BRIEF:
Would you reproduce all of the entries exactly?

AVAILABLE DATA:
--------------------------------------------------
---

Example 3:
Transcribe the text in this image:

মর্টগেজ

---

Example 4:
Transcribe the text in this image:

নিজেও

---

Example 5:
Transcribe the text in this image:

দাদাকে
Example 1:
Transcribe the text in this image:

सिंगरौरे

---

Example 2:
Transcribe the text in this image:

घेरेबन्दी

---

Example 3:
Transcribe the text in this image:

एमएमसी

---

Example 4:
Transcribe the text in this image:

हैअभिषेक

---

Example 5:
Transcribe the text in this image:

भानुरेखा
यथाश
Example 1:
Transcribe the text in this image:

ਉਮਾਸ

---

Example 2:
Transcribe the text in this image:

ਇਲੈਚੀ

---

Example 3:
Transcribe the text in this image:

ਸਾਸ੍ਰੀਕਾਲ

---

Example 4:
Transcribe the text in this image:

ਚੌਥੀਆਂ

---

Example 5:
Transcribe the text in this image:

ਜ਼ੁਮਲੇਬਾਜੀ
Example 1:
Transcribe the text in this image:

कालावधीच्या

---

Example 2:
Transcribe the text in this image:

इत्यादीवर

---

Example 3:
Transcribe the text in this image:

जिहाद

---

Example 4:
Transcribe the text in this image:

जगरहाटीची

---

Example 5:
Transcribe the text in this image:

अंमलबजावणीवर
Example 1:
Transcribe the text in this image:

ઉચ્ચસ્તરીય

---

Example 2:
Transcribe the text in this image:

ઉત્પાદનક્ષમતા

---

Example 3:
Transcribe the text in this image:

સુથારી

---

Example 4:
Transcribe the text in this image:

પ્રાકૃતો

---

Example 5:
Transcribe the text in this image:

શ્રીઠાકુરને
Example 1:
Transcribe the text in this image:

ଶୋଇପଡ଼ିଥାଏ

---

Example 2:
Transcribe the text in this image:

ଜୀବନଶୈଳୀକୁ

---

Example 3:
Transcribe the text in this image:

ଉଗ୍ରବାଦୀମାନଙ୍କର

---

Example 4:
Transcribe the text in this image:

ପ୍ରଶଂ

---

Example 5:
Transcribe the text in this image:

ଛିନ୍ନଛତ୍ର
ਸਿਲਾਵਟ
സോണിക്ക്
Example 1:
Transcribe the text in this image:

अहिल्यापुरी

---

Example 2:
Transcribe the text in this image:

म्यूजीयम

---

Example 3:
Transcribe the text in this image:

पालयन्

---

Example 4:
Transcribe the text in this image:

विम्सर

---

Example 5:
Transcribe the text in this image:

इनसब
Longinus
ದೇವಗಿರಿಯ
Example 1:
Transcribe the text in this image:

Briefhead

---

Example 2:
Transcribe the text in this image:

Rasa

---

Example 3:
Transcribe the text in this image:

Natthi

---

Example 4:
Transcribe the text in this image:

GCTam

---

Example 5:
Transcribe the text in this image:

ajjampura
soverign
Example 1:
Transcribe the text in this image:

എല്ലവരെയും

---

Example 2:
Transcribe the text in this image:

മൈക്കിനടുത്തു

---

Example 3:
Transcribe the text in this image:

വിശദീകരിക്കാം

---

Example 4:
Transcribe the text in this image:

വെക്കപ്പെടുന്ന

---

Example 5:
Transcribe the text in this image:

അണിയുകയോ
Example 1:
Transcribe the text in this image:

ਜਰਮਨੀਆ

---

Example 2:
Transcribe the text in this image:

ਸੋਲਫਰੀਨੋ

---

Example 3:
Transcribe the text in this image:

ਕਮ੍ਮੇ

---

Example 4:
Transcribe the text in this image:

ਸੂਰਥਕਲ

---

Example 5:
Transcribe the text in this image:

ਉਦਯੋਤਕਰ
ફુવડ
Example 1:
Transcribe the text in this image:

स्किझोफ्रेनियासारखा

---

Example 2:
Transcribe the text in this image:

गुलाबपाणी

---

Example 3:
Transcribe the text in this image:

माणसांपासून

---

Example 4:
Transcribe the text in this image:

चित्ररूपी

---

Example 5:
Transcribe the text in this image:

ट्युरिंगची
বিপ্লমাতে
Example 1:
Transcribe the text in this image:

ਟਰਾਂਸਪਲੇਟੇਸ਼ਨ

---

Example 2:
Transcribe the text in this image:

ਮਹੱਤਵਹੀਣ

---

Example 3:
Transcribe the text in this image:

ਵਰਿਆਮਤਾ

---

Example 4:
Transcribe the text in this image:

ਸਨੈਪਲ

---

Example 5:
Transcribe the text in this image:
--------------------------------------------------
THE COMPLETED TASK:
---

Example 3:
Transcribe the text in this image:

মর্টগেজ

---

Example 4:
Transcribe the text in this image:

নিজেও

---

Example 5:
Transcribe the text in this image:

দাদাকে
Example 1:
Transcribe the text in this image:

सिंगरौरे

---

Example 2:
Transcribe the text in this image:

घेरेबन्दी

---

Example 3:
Transcribe the text in this image:

एमएमसी

---

Example 4:
Transcribe the text in this image:

हैअभिषेक

---

Example 5:
Transcribe the text in this image:

भानुरेखा
यथाश
Example 1:
Transcribe the text in this image:

ਉਮਾਸ

---

Example 2:
Transcribe the text in this image:

ਇਲੈਚੀ

---

Example 3:
Transcribe the text in this image:

ਸਾਸ੍ਰੀਕਾਲ

---

Example 4:
Transcribe the text in this image:

ਚੌਥੀਆਂ

---

Example 5:
Transcribe the text in this image:

ਜ਼ੁਮਲੇਬਾਜੀ
Example 1:
Transcribe the text in this image:

कालावधीच्या

---

Example 2:
Transcribe the text in this image:

इत्यादीवर

---

Example 3:
Transcribe the text in this image:

जिहाद

---

Example 4:
Transcribe the text in this image:

जगरहाटीची

---

Example 5:
Transcribe the text in this image:

अंमलबजावणीवर
Example 1:
Transcribe the text in this image:

ઉચ્ચસ્તરીય

---

Example 2:
Transcribe the text in this image:

ઉત્પાદનક્ષમતા

---

Example 3:
Transcribe the text in this image:

સુથારી

---

Example 4:
Transcribe the text in this image:

પ્રાકૃતો

---

Example 5:
Transcribe the text in this image:

શ્રીઠાકુરને
Example 1:
Transcribe the text in this image:

ଶୋଇପଡ଼ିଥାଏ

---

Example 2:
Transcribe the text in this image:

ଜୀବନଶୈଳୀକୁ

---

Example 3:
Transcribe the text in this image:

ଉଗ୍ରବାଦୀମାନଙ୍କର

---

Example 4:
Transcribe the text in this image:

ପ୍ରଶଂ

---

Example 5:
Transcribe the text in this image:

ଛିନ୍ନଛତ୍ର
ਸਿਲਾਵਟ
സോണിക്ക്
Example 1:
Transcribe the text in this image:

अहिल्यापुरी

---

Example 2:
Transcribe the text in this image:

म्यूजीयम

---

Example 3:
Transcribe the text in this image:

पालयन्

---

Example 4:
Transcribe the text in this image:

विम्सर

---

Example 5:
Transcribe the text in this image:

इनसब
Longinus
ದೇವಗಿರಿಯ
Example 1:
Transcribe the text in this image:

Briefhead

---

Example 2:
Transcribe the text in this image:

Rasa

---

Example 3:
Transcribe the text in this image:

Natthi

---

Example 4:
Transcribe the text in this image:

GCTam

---

Example 5:
Transcribe the text in this image:

ajjampura
soverign
Example 1:
Transcribe the text in this image:

എല്ലവരെയും

---

Example 2:
Transcribe the text in this image:

മൈക്കിനടുത്തു

---

Example 3:
Transcribe the text in this image:

വിശദീകരിക്കാം

---

Example 4:
Transcribe the text in this image:

വെക്കപ്പെടുന്ന

---

Example 5:
Transcribe the text in this image:

അണിയുകയോ
Example 1:
Transcribe the text in this image:

ਜਰਮਨੀਆ

---

Example 2:
Transcribe the text in this image:

ਸੋਲਫਰੀਨੋ

---

Example 3:
Transcribe the text in this image:

ਕਮ੍ਮੇ

---

Example 4:
Transcribe the text in this image:

ਸੂਰਥਕਲ

---

Example 5:
Transcribe the text in this image:

ਉਦਯੋਤਕਰ
ફુવડ
Example 1:
Transcribe the text in this image:

स्किझोफ्रेनियासारखा

---

Example 2:
Transcribe the text in this image:

गुलाबपाणी

---

Example 3:
Transcribe the text in this image:

माणसांपासून

---

Example 4:
Transcribe the text in this image:

चित्ररूपी

---

Example 5:
Transcribe the text in this image:

ट्युरिंगची
বিপ্লমাতে
Example 1:
Transcribe the text in this image:

ਟਰਾਂਸਪਲੇਟੇਸ਼ਨ

---

Example 2:
Transcribe the text in this image:

ਮਹੱਤਵਹੀਣ

---

Example 3:
Transcribe the text in this image:

ਵਰਿਆਮਤਾ

---

Example 4:
Transcribe the text in this image:

ਸਨੈਪਲ

---

Example 5:
Transcribe the text in this image:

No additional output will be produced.